How to use variable with exponential values for classification problem in r


#1

Dear Experts and Data Scientist,

I need to know the detail method or reference to solve or learn about following questions:

a) I am working on classification problem of predicting the purchase of Y based on 22 features.
out of these 22 features, two features are in exponential form (i.e 8.05+E+12), so how to use these for classification using Random Forest and Logistic Regression.

b) in the same problem of part a above, out of these 22 features I have two features containing dates , so how to use these dates in Random Forest and Logistic Regression.
I have used
as.numeric(as.date(data$F15)), but this resulted in negative numbers.

c) what kind of data type for independent variable or feature is valid for using random forest for classification task.

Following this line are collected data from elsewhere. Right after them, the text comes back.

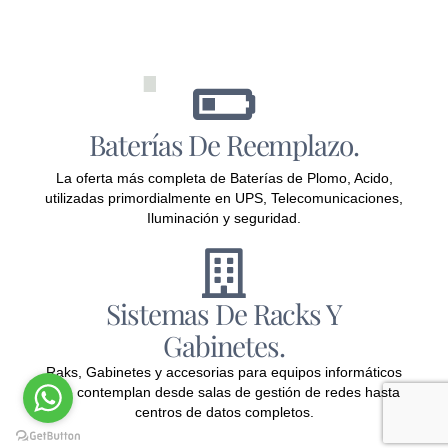
Baterías De Reemplazo.
La oferta más completa de Baterías de Plomo, Acido,
utilizadas primordialmente en UPS, Telecomunicaciones,
Iluminación y seguridad.
Sistemas De Racks Y
Gabinetes.
Raks, Gabinetes y accesorias para equipos informáticos
que contemplan desde salas de gestión de redes hasta
centros de datos completos.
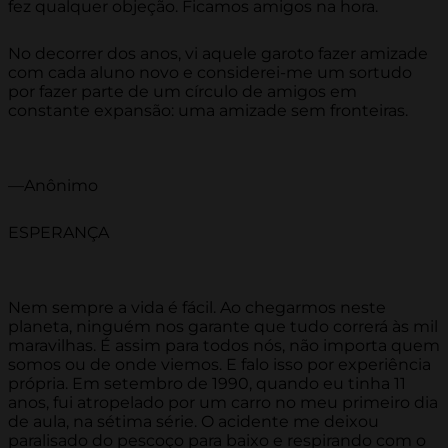
fez qualquer objeção. Ficamos amigos na hora.
No decorrer dos anos, vi aquele garoto fazer amizade
com cada aluno novo e considerei-me um sortudo
por fazer parte de um círculo de amigos em
constante expansão: uma amizade sem fronteiras.
—Anônimo
ESPERANÇA
Nem sempre a vida é fácil. Ao chegarmos neste
planeta, ninguém nos garante que tudo correrá às mil
maravilhas. É assim para todos nós, não importa quem
somos ou de onde viemos. E falo isso por experiência
própria. Em setembro de 1990, quando eu tinha 11
anos, fui atropelado por um carro no meu primeiro dia
de aula, na sétima série. O acidente me deixou
paralisado do pescoço para baixo e respirando com o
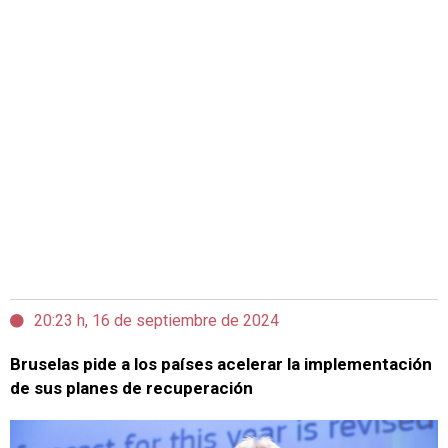
20:23 h, 16 de septiembre de 2024
Bruselas pide a los países acelerar la implementación
de sus planes de recuperación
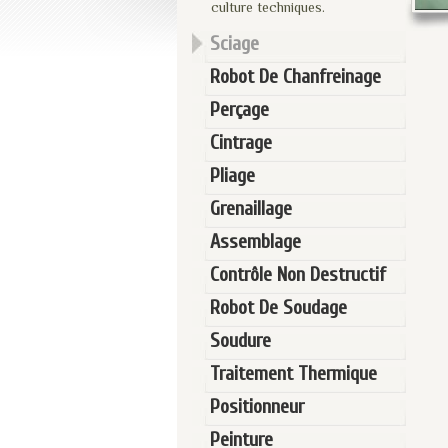
culture techniques.
Sciage
Robot De Chanfreinage
Perçage
Cintrage
Pliage
Grenaillage
Assemblage
Contrôle Non Destructif
Robot De Soudage
Soudure
Traitement Thermique
Positionneur
Peinture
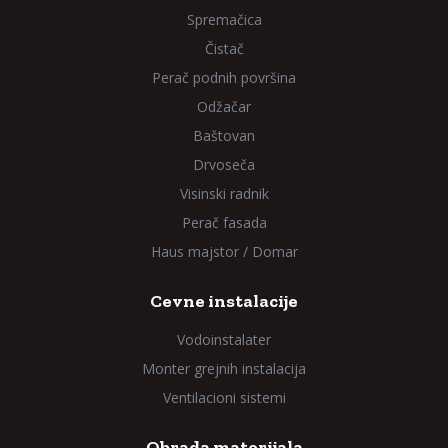
Spremačica
Čistač
Perač podnih površina
Odžačar
Baštovan
Drvoseča
Visinski radnik
Perač fasada
Haus majstor / Domar
Cevne instalacije
Vodoinstalater
Monter grejnih instalacija
Ventilacioni sistemi
Obrada materijala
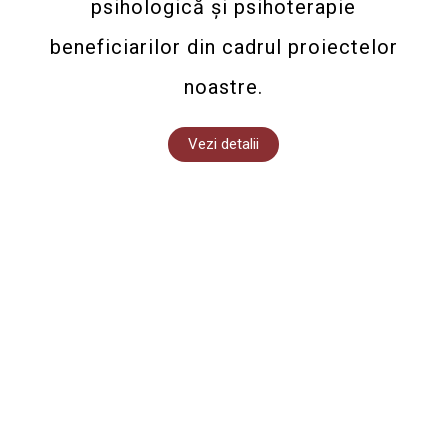
psihologică și psihoterapie
beneficiarilor din cadrul proiectelor
noastre.
Vezi detalii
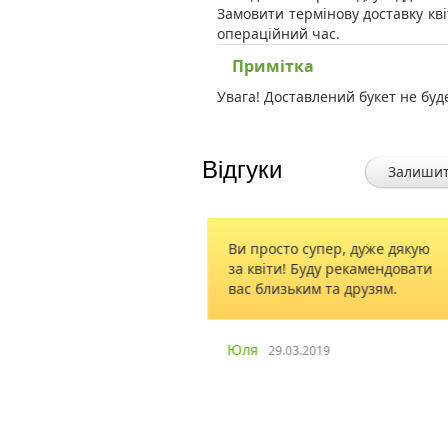
Замовити термінову доставку кві
операційний час.
Примітка
Увага! Доставлений букет не буд
Відгуки
Залишит
амовляв у вас
Ви просто супер, дуже дякую
 гарні квіти,
за квіти! Буду рекамендовати
й, букет дуже
вас близьким та друзям.
Наступного разу
троянди, але
ру)
Юля
29.03.2019
.2017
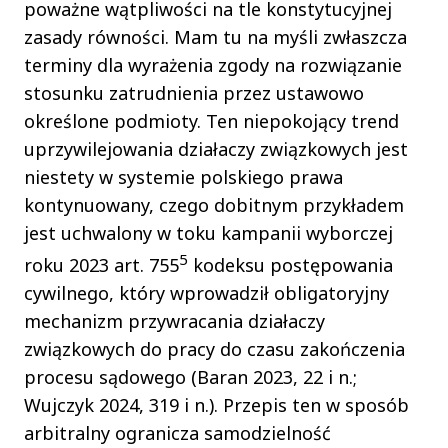
poważne wątpliwości na tle konstytucyjnej
zasady równości. Mam tu na myśli zwłaszcza
terminy dla wyrażenia zgody na rozwiązanie
stosunku zatrudnienia przez ustawowo
określone podmioty. Ten niepokojący trend
uprzywilejowania działaczy związkowych jest
niestety w systemie polskiego prawa
kontynuowany, czego dobitnym przykładem
jest uchwalony w toku kampanii wyborczej
5
roku 2023 art. 755
kodeksu postępowania
cywilnego, który wprowadził obligatoryjny
mechanizm przywracania działaczy
związkowych do pracy do czasu zakończenia
procesu sądowego (Baran 2023, 22 i n.;
Wujczyk 2024, 319 i n.). Przepis ten w sposób
arbitralny ogranicza samodzielność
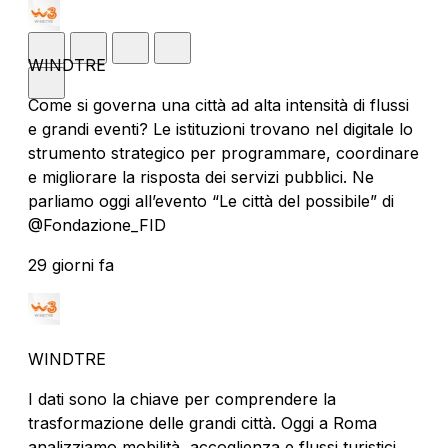
WINDTRE
Come si governa una città ad alta intensità di flussi
e grandi eventi? Le istituzioni trovano nel digitale lo
strumento strategico per programmare, coordinare
e migliorare la risposta dei servizi pubblici. Ne
parliamo oggi all’evento “Le città del possibile” di
@Fondazione_FID
29 giorni fa
WINDTRE
I dati sono la chiave per comprendere la
trasformazione delle grandi città. Oggi a Roma
analizziamo mobilità, accoglienza e flussi turistici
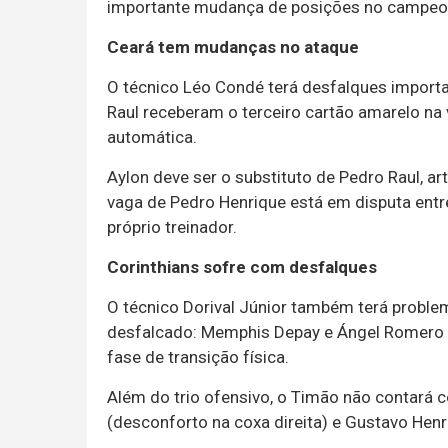
importante mudança de posições no campeo
Ceará tem mudanças no ataque
O técnico Léo Condé terá desfalques importa
Raul receberam o terceiro cartão amarelo na
automática.
Aylon deve ser o substituto de Pedro Raul, a
vaga de Pedro Henrique está em disputa entr
próprio treinador.
Corinthians sofre com desfalques
O técnico Dorival Júnior também terá proble
desfalcado: Memphis Depay e Ángel Romero 
fase de transição física.
Além do trio ofensivo, o Timão não contará
(desconforto na coxa direita) e Gustavo Henr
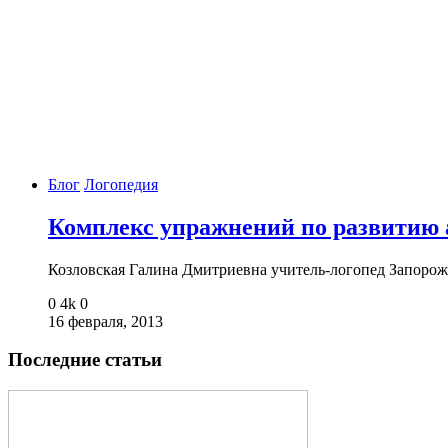
Блог
Логопедия
Комплекс упражнений по развитию
Козловская Галина Дмитриевна учитель-логопед Запор
0
4k
0
16 февраля, 2013
Последние статьи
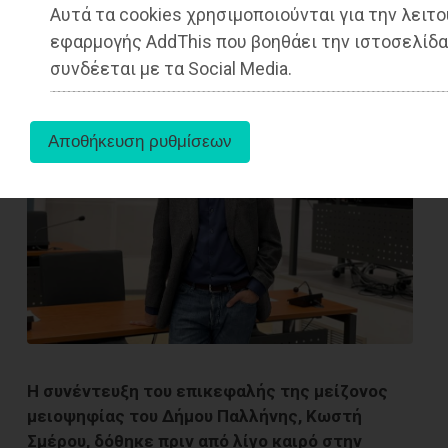
Αυτά τα cookies χρησιμοποιούνται για την λειτο
▶️ Ακούστε το κείμενο
εφαρμογής AddThis που βοηθάει την ιστοσελίδα
συνδέεται με τα Social Media.
Η συνέντευξη του επικεφαλής της μείζονος
μειοψηφίας του Δήμου Παλλήνης, Κωστή
Σμέρου, δόθηκε πριν από λίγο καιρό στην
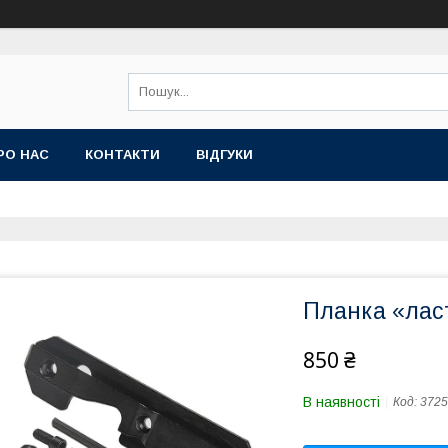
РО НАС
КОНТАКТИ
ВІДГУКИ
Планка «ласт
850 ₴
В наявності
Код:
3725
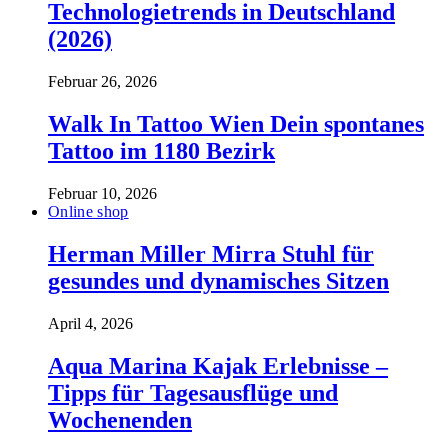
Technologietrends in Deutschland
(2026)
Februar 26, 2026
Walk In Tattoo Wien Dein spontanes
Tattoo im 1180 Bezirk
Februar 10, 2026
Online shop
Herman Miller Mirra Stuhl für
gesundes und dynamisches Sitzen
April 4, 2026
Aqua Marina Kajak Erlebnisse –
Tipps für Tagesausflüge und
Wochenenden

hoping for the answer as early as possible.

thank you


#2

Hi @manishceeri

a) for the exponential data, either you can store the power of the values instead of whole ( example, for 8.05 + E + 12, store 12) or if all the values are nearly identical you can use integer value without including power.

b) For dates, you can use the date feature to extract other valuable information like day, month, year, date, week etc. and use them in model building.

c) You can use int and factor dtype for the independent features.

Hope this helps.
Shubham


#3

Before uploading data file you should verify all the data is in right format. If not then you need to make correction then upload. If number is so big viz 1,000,000,000, you can change this number to 1000 millions. In this way it would be helpful.